_TASK INSTRUCTIONS_:
Take the entries below and print only the lines from the one with "Die Lösungen von" through the one with "in Public Clouds.", exactly as they stand, both ends included.

_PROVIDED DATA_:

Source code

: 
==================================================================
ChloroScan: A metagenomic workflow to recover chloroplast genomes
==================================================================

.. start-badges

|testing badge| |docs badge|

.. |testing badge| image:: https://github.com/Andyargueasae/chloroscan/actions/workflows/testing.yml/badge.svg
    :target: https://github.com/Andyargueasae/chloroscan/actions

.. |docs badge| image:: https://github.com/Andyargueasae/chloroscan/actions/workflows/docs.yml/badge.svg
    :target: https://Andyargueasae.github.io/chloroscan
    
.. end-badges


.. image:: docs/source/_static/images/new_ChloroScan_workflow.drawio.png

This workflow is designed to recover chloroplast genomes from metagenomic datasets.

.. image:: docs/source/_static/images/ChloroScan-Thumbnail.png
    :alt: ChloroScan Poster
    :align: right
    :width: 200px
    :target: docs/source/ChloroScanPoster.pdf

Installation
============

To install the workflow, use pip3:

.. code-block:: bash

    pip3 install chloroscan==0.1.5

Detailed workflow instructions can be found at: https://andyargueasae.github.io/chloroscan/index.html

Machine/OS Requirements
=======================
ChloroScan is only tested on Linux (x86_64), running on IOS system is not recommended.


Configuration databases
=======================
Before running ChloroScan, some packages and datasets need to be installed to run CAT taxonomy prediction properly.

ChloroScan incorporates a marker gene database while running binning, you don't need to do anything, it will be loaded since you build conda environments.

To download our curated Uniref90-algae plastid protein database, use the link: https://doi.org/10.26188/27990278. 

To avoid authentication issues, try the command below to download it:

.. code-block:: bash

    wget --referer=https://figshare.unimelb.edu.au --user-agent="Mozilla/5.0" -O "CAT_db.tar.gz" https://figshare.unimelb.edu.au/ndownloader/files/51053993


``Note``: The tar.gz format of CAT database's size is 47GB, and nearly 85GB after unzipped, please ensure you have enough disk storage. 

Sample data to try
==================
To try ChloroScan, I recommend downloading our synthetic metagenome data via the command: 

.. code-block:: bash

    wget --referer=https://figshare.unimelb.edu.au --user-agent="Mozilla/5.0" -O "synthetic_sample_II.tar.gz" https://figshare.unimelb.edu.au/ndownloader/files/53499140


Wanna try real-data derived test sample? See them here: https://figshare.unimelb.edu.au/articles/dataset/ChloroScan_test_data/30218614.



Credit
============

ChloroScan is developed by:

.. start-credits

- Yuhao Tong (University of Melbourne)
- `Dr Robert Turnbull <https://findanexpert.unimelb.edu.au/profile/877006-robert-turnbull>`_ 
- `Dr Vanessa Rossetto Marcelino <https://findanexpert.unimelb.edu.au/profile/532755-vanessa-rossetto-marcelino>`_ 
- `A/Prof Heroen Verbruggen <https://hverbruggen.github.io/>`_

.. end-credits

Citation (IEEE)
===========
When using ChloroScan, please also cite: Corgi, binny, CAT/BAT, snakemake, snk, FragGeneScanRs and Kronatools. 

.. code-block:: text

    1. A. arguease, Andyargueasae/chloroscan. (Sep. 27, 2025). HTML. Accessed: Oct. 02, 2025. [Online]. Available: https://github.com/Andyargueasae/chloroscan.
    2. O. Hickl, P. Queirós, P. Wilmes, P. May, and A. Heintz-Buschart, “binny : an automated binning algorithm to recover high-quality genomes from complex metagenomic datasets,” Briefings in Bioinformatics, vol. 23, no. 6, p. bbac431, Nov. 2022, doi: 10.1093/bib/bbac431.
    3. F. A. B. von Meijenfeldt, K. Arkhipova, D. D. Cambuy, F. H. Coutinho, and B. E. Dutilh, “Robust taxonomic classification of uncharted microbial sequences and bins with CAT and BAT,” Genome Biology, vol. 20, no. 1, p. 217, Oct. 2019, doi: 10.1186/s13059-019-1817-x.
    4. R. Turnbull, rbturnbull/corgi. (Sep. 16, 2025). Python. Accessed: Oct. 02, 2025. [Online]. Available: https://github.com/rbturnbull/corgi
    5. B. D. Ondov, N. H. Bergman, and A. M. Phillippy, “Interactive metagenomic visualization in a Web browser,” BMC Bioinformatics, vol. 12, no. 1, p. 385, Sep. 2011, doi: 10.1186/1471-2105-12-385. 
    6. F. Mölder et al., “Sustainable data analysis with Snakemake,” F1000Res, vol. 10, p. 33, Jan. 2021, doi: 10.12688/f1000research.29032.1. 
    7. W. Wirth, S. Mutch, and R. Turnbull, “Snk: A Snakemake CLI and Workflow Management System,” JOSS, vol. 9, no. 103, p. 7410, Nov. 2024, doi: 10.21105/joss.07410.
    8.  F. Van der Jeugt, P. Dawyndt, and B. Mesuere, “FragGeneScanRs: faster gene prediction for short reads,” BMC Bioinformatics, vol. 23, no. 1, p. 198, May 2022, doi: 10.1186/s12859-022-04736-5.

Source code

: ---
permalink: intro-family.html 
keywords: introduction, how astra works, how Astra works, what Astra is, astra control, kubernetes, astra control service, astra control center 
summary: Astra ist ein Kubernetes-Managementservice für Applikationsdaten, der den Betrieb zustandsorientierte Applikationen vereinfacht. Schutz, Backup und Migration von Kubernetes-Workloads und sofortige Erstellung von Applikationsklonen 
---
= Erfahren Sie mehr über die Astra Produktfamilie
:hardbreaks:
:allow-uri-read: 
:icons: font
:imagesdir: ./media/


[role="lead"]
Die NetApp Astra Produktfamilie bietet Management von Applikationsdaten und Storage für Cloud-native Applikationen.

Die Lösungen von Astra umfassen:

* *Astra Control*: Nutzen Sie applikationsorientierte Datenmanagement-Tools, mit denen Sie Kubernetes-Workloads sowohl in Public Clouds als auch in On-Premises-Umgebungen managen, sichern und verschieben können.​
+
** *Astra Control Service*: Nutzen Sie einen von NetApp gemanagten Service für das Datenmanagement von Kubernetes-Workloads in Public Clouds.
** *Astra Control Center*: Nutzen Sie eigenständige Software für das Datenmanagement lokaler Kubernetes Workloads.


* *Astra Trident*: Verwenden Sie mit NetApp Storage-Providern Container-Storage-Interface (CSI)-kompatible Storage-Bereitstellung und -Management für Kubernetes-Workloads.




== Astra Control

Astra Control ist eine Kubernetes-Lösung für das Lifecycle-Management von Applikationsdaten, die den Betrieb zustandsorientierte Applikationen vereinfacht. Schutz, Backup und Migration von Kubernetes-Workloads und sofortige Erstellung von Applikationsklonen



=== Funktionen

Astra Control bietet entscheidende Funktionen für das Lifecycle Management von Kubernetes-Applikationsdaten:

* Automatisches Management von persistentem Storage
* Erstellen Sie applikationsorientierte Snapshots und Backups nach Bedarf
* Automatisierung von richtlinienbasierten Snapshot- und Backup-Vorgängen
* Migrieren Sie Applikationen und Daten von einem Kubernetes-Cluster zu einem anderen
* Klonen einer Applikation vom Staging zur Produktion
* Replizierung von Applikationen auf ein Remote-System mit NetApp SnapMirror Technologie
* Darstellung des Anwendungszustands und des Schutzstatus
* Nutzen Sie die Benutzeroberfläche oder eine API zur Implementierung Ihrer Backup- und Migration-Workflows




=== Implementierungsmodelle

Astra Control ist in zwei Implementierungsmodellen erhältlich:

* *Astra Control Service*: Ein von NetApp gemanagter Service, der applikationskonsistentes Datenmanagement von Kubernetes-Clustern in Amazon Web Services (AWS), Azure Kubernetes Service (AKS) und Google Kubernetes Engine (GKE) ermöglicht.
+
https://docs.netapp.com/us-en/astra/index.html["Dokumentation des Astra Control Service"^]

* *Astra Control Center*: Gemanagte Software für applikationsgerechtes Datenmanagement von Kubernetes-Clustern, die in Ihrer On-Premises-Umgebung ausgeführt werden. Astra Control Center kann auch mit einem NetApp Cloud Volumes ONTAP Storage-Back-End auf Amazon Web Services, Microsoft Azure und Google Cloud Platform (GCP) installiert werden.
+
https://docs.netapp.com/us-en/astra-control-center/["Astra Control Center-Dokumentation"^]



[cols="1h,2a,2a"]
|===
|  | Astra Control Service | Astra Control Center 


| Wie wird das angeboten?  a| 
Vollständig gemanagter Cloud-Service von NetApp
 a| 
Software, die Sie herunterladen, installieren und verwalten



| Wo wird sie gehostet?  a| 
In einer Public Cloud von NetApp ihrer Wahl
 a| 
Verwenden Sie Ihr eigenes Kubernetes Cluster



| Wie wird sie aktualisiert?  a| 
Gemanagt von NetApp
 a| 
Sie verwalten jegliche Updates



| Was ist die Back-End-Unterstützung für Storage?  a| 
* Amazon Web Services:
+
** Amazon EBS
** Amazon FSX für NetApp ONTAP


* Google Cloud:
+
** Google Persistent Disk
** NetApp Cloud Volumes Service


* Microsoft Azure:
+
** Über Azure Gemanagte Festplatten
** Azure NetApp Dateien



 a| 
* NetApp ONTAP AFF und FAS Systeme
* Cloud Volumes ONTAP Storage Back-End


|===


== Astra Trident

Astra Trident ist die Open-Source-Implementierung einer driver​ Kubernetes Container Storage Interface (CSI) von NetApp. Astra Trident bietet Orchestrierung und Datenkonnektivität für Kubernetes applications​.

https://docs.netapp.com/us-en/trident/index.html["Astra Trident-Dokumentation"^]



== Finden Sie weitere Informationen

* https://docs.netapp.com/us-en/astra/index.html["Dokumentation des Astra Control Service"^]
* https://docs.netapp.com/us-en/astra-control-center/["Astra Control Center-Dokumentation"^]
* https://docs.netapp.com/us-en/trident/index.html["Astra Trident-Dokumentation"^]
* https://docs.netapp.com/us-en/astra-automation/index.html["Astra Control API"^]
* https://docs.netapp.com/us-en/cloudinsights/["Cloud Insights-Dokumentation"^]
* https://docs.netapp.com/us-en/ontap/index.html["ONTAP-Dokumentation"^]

_SOLVED EXERCISE_:
Die Lösungen von Astra umfassen:

* *Astra Control*: Nutzen Sie applikationsorientierte Datenmanagement-Tools, mit denen Sie Kubernetes-Workloads sowohl in Public Clouds als auch in On-Premises-Umgebungen managen, sichern und verschieben können.​
+
** *Astra Control Service*: Nutzen Sie einen von NetApp gemanagten Service für das Datenmanagement von Kubernetes-Workloads in Public Clouds.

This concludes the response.